I thought about several other important sources before making that statement. The federal government's dietary guidance may be authoritative, but it is tamed and diluted in ways that Nestle explains precisely. Eric Schlosser covers labor issues passionately, Michael Pollan addresses the techno-skeptical mood of the local food movement, and Wendell Berry is poetic, but Nestle is the steadiest and most solid critic of the modern food industry and its nutritional shortcomings.
A highlight of Nestle's revised and expanded 10th Anniversary Edition of Food Politics is the new 50-page Afterword. It brings the book up to date by covering MyPlate, Let's Move, front-of-pack labeling, children's advertising initiatives, school meals reforms, and soda taxes. I will certainly add it to my course syllabus.
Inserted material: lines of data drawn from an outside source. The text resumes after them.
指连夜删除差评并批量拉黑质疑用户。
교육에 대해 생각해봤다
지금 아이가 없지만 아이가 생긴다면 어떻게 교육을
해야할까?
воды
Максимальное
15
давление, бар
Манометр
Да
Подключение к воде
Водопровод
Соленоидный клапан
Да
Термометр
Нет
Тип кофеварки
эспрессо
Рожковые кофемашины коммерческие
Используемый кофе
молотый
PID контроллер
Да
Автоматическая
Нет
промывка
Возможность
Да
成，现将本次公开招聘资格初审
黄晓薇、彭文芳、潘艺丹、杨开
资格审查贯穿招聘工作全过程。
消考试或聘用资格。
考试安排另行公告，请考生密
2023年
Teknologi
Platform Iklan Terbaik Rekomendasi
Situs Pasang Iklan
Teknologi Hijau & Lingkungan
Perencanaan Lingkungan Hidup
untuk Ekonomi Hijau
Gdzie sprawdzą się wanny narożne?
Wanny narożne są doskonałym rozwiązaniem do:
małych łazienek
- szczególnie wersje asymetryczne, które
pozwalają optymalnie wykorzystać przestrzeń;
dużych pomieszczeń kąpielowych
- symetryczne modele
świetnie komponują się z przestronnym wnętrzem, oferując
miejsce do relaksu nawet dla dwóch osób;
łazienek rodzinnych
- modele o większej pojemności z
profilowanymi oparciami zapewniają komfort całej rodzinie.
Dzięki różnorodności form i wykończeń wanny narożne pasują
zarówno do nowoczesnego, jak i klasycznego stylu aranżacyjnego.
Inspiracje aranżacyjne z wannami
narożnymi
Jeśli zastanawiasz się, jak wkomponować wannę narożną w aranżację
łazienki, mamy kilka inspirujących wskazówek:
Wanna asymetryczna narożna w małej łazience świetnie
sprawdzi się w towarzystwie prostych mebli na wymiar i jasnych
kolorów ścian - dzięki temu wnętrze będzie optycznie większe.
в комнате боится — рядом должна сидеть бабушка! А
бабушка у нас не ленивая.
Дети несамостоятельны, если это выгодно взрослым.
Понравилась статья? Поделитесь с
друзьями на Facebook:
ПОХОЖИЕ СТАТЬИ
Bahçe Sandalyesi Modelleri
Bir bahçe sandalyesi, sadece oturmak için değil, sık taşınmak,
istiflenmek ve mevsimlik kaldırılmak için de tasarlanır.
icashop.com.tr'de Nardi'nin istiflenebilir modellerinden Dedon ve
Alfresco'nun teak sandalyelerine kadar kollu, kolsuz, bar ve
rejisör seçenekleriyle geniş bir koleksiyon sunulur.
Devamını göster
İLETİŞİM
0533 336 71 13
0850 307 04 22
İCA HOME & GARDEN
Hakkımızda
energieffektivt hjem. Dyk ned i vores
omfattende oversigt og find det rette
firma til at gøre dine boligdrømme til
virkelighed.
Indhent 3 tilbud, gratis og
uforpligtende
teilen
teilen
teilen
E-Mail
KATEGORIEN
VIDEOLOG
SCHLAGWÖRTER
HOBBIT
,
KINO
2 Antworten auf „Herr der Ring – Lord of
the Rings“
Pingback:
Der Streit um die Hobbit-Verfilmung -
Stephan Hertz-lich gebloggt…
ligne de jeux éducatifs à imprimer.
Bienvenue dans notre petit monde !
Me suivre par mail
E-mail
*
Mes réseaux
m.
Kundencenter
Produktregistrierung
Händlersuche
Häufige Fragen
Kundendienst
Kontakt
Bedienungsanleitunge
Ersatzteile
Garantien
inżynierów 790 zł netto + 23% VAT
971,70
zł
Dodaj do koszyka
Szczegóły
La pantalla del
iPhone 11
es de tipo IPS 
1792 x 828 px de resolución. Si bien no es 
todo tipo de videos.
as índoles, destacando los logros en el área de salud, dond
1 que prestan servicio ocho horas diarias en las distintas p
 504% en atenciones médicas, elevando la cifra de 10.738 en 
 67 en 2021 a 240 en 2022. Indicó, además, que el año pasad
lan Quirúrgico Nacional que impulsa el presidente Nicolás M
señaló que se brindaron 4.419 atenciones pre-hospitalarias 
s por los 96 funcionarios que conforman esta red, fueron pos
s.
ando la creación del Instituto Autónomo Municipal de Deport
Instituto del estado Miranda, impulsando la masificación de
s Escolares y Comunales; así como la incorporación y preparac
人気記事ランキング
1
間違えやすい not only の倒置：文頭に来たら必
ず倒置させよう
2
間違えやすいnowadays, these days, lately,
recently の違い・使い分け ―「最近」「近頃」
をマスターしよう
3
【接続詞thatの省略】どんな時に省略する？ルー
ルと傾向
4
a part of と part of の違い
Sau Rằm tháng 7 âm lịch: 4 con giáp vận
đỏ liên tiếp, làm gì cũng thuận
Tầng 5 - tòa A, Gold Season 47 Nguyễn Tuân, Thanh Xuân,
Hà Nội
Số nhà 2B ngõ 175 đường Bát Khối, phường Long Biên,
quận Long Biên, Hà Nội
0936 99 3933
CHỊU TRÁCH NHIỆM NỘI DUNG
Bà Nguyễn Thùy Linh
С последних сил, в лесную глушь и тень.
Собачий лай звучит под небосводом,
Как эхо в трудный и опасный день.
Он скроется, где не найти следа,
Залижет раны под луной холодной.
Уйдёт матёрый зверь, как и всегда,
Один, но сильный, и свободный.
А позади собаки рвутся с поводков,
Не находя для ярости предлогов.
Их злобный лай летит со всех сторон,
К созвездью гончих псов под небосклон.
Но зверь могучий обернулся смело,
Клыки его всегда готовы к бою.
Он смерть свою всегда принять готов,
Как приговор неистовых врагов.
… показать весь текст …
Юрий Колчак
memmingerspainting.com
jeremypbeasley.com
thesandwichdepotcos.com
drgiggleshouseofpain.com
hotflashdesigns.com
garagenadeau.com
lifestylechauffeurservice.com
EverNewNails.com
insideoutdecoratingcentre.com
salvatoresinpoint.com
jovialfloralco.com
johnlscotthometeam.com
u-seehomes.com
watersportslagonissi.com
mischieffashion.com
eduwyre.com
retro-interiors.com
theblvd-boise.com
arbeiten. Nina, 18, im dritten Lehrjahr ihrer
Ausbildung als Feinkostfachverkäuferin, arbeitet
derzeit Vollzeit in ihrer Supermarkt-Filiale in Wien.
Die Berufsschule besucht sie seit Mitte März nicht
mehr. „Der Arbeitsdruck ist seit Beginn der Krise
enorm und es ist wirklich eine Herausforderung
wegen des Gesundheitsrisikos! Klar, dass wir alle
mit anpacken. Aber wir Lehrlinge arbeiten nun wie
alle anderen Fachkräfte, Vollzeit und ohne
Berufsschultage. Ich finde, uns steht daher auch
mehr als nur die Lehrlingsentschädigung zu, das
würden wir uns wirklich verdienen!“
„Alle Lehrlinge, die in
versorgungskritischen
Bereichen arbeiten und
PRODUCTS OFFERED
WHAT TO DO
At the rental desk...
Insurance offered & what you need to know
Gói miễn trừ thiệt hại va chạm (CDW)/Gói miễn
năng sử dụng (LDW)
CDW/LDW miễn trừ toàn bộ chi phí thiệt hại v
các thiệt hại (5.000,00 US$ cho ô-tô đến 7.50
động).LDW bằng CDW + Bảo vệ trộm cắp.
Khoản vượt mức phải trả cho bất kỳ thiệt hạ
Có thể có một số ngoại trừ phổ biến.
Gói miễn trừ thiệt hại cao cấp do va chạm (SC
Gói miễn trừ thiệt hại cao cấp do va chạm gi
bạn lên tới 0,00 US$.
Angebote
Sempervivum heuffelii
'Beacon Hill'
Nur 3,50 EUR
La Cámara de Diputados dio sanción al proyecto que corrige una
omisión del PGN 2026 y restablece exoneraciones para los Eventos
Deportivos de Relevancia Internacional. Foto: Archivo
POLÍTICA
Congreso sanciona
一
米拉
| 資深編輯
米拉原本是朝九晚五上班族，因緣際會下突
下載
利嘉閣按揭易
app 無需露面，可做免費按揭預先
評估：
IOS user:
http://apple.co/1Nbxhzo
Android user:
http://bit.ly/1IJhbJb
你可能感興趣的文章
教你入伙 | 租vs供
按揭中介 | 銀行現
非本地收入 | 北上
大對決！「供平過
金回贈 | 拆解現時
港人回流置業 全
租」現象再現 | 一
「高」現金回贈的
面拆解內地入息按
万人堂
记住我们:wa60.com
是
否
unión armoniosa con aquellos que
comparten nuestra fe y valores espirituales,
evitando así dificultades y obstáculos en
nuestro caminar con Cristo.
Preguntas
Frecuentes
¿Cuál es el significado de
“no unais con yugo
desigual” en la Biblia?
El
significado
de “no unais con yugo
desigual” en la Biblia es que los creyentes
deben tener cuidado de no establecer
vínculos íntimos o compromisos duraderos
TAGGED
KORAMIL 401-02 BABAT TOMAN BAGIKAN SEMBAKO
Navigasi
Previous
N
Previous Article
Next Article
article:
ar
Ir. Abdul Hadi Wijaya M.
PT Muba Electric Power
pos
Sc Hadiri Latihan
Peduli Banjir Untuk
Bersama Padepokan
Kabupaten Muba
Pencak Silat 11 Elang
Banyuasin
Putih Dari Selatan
In some ways, these topics in the Afterword are new. In other ways, they are minor variations on themes that already were central in the earlier 2002 edition. These themes usually involve the food industry's success in resisting and reversing proposed improvements in food and nutrition policy. Nestle insists that she remains optimistic, but the reason she gives has little to do with the nutrition policy initiatives she covers at greatest length, and more to do with the grassroots food movement that has grown up in response to dissatisfaction with the status quo:
I am often asked how I remain optimistic in light of the food industry's power to control and corrupt government. That's easy: the food movement. Everywhere I look, I see positive signs of change.Though Nestle doesn't give up hope, re-reading this book ten years later tempts me to give up more profoundly on the "politics" in Food Politics. Not yet, but maybe some day.